--- Supplied information ---

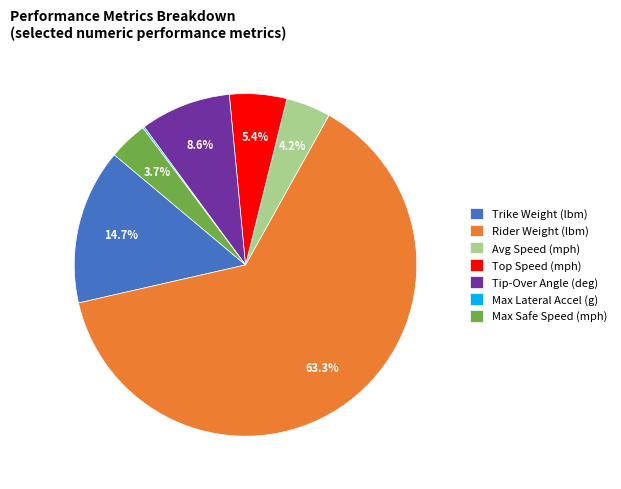

What percentage is NOT represented by Max Safe Speed (mph)?

96.3%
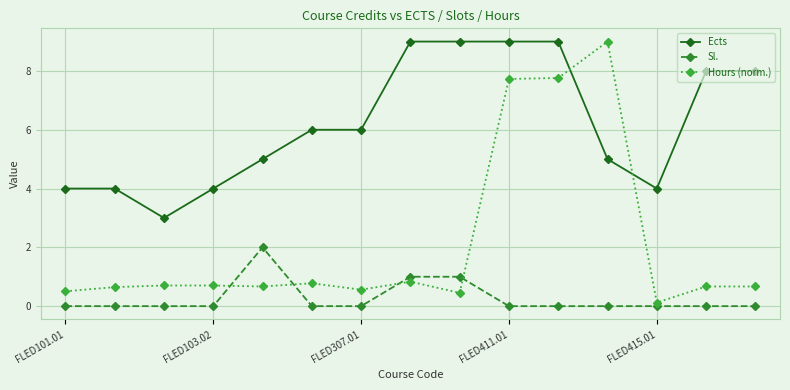

Count the number of data series in this chart.

3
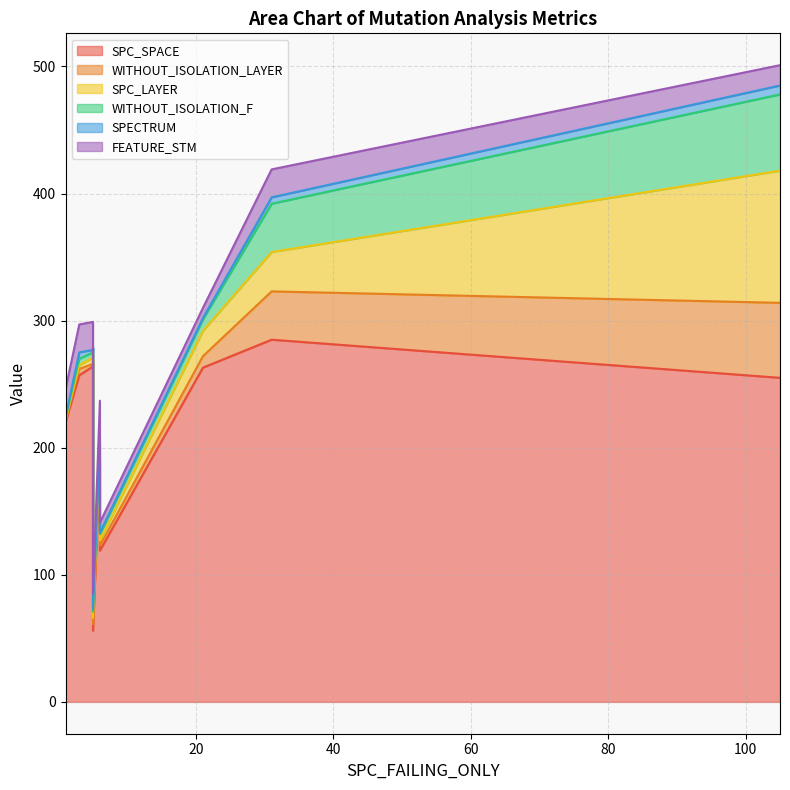

True or false: SPC_LAYER and SPC_SPACE intersect in this chart.

False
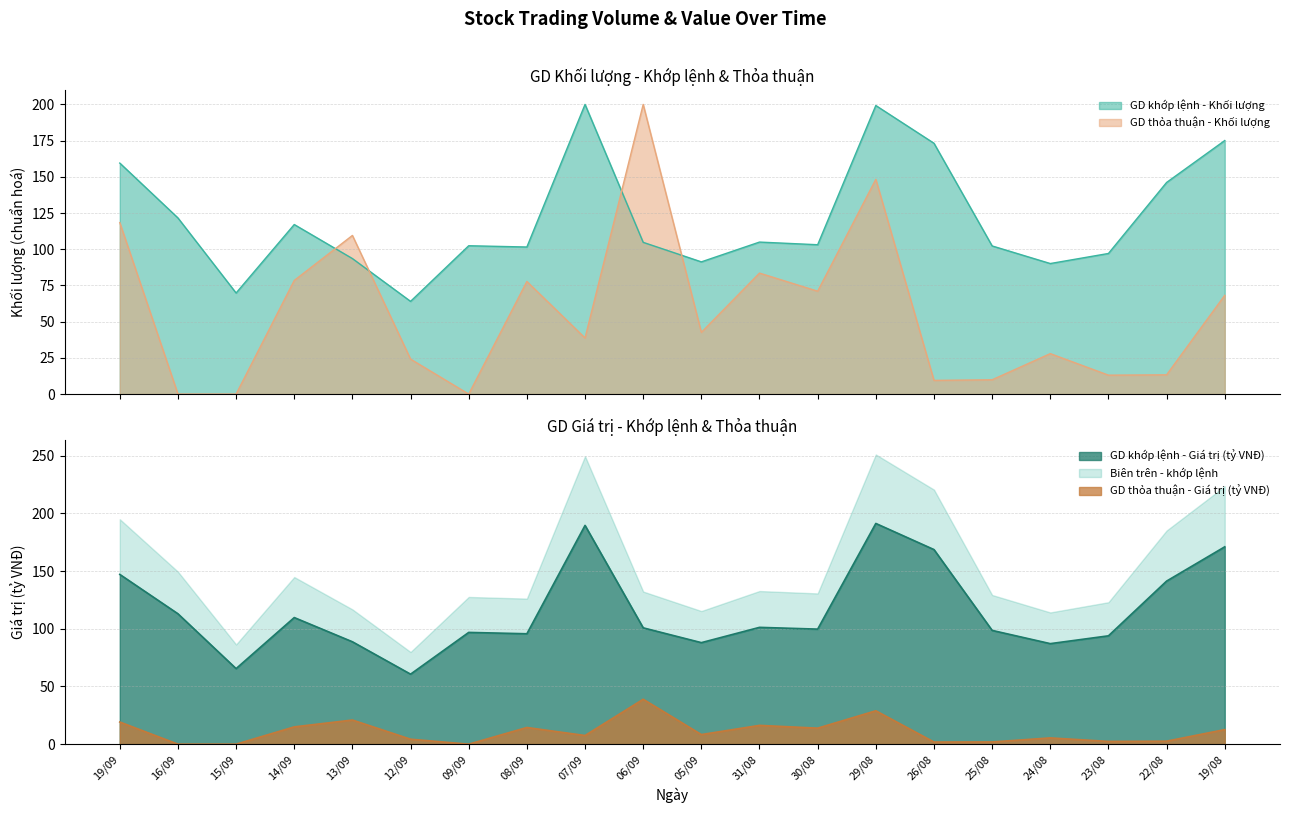

Is the value of GD thỏa thuận - Giá trị (tỷ VNĐ) at 13/09 greater than the value of GD khớp lệnh - Khối lượng at 06/09?

No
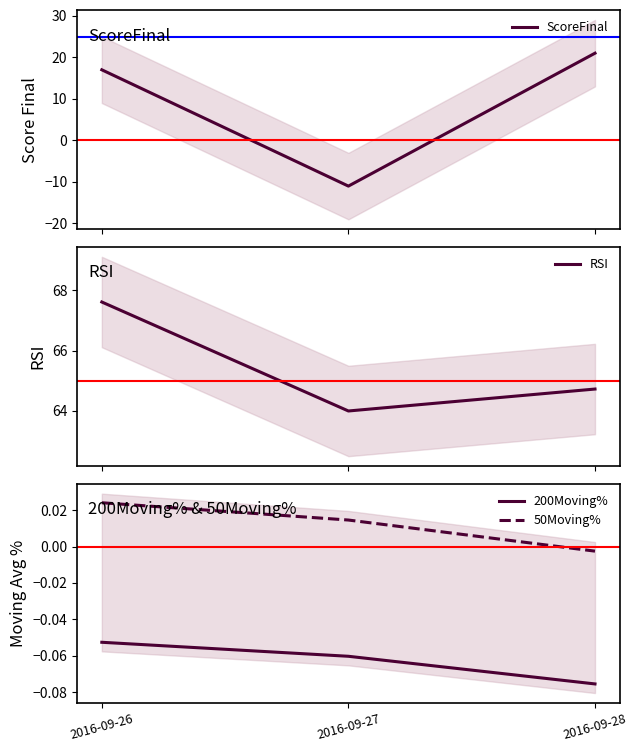

The value of ScoreFinal at 2016-09-28 is 21.0. True or false?

True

---

*What you are asked to do*: Please retype all of the material above word for word, leaving out the pictures.

*Response to this task*:
What percentage is NOT represented by Max Safe Speed (mph)?

96.3%

Count the number of data series in this chart.

3

True or false: SPC_LAYER and SPC_SPACE intersect in this chart.

False

Is the value of GD thỏa thuận - Giá trị (tỷ VNĐ) at 13/09 greater than the value of GD khớp lệnh - Khối lượng at 06/09?

No

The value of ScoreFinal at 2016-09-28 is 21.0. True or false?

True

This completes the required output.